## Supplied entries
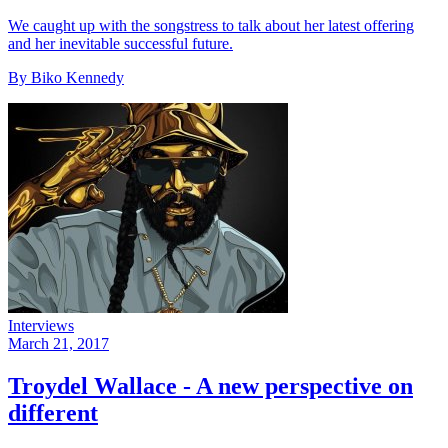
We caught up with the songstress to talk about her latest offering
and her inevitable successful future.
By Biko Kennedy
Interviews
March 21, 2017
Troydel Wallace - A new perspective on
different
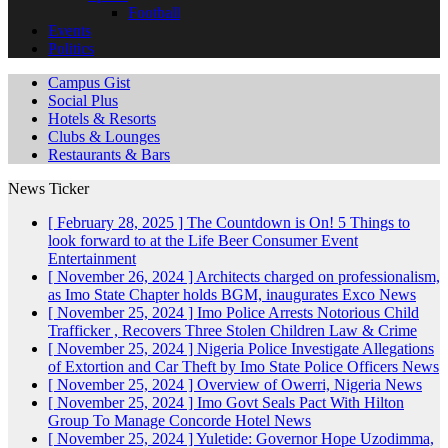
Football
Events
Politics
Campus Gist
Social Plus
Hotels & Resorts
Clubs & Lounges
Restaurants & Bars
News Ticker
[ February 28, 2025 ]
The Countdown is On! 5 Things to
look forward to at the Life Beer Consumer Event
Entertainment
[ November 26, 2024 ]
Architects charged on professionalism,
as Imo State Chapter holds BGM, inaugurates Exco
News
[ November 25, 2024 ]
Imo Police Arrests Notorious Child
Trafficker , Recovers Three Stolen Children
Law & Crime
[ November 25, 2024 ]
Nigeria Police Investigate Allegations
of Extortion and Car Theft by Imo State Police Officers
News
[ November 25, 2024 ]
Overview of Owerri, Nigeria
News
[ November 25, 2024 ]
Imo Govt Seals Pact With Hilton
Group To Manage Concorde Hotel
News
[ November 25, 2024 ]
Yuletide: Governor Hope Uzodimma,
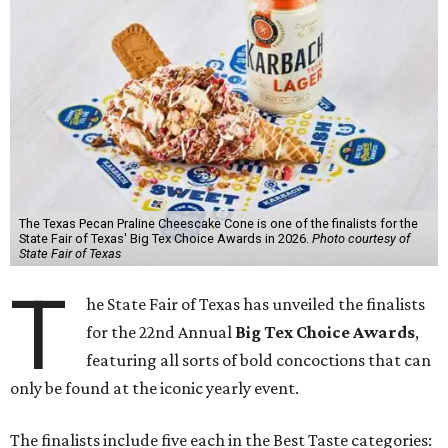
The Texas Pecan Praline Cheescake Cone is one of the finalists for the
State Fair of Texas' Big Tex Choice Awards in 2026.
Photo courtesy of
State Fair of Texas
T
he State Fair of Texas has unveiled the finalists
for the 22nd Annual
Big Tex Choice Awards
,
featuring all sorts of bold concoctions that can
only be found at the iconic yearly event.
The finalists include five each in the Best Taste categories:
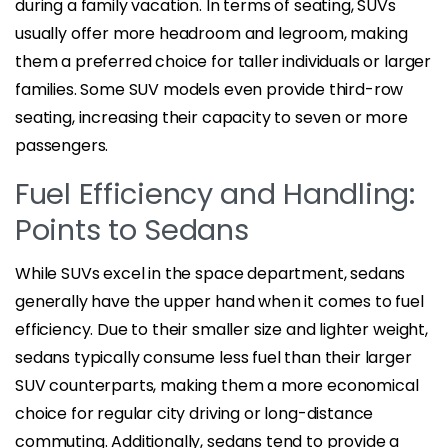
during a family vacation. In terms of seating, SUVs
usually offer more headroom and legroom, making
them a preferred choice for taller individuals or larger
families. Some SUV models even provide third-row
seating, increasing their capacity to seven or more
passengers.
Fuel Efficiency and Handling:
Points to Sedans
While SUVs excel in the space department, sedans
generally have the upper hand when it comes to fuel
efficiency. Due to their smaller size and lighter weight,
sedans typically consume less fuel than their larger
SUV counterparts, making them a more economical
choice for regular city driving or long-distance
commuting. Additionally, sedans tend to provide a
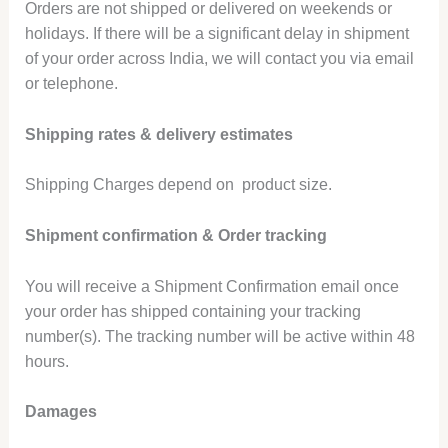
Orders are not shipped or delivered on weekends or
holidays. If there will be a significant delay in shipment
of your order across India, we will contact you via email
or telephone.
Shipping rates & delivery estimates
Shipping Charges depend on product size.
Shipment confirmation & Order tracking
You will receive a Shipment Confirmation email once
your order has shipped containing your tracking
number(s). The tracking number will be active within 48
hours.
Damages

## Brief
A verbatim transcript of the entries above is required, with the pictures left out.

## Exercise response
We caught up with the songstress to talk about her latest offering
and her inevitable successful future.
By Biko Kennedy
Interviews
March 21, 2017
Troydel Wallace - A new perspective on
different
Football
Events
Politics
Campus Gist
Social Plus
Hotels & Resorts
Clubs & Lounges
Restaurants & Bars
News Ticker
[ February 28, 2025 ]
The Countdown is On! 5 Things to
look forward to at the Life Beer Consumer Event
Entertainment
[ November 26, 2024 ]
Architects charged on professionalism,
as Imo State Chapter holds BGM, inaugurates Exco
News
[ November 25, 2024 ]
Imo Police Arrests Notorious Child
Trafficker , Recovers Three Stolen Children
Law & Crime
[ November 25, 2024 ]
Nigeria Police Investigate Allegations
of Extortion and Car Theft by Imo State Police Officers
News
[ November 25, 2024 ]
Overview of Owerri, Nigeria
News
[ November 25, 2024 ]
Imo Govt Seals Pact With Hilton
Group To Manage Concorde Hotel
News
[ November 25, 2024 ]
Yuletide: Governor Hope Uzodimma,
The Texas Pecan Praline Cheescake Cone is one of the finalists for the
State Fair of Texas' Big Tex Choice Awards in 2026.
Photo courtesy of
State Fair of Texas
T
he State Fair of Texas has unveiled the finalists
for the 22nd Annual
Big Tex Choice Awards
,
featuring all sorts of bold concoctions that can
only be found at the iconic yearly event.
The finalists include five each in the Best Taste categories:
during a family vacation. In terms of seating, SUVs
usually offer more headroom and legroom, making
them a preferred choice for taller individuals or larger
families. Some SUV models even provide third-row
seating, increasing their capacity to seven or more
passengers.
Fuel Efficiency and Handling:
Points to Sedans
While SUVs excel in the space department, sedans
generally have the upper hand when it comes to fuel
efficiency. Due to their smaller size and lighter weight,
sedans typically consume less fuel than their larger
SUV counterparts, making them a more economical
choice for regular city driving or long-distance
commuting. Additionally, sedans tend to provide a
Orders are not shipped or delivered on weekends or
holidays. If there will be a significant delay in shipment
of your order across India, we will contact you via email
or telephone.
Shipping rates & delivery estimates
Shipping Charges depend on product size.
Shipment confirmation & Order tracking
You will receive a Shipment Confirmation email once
your order has shipped containing your tracking
number(s). The tracking number will be active within 48
hours.
Damages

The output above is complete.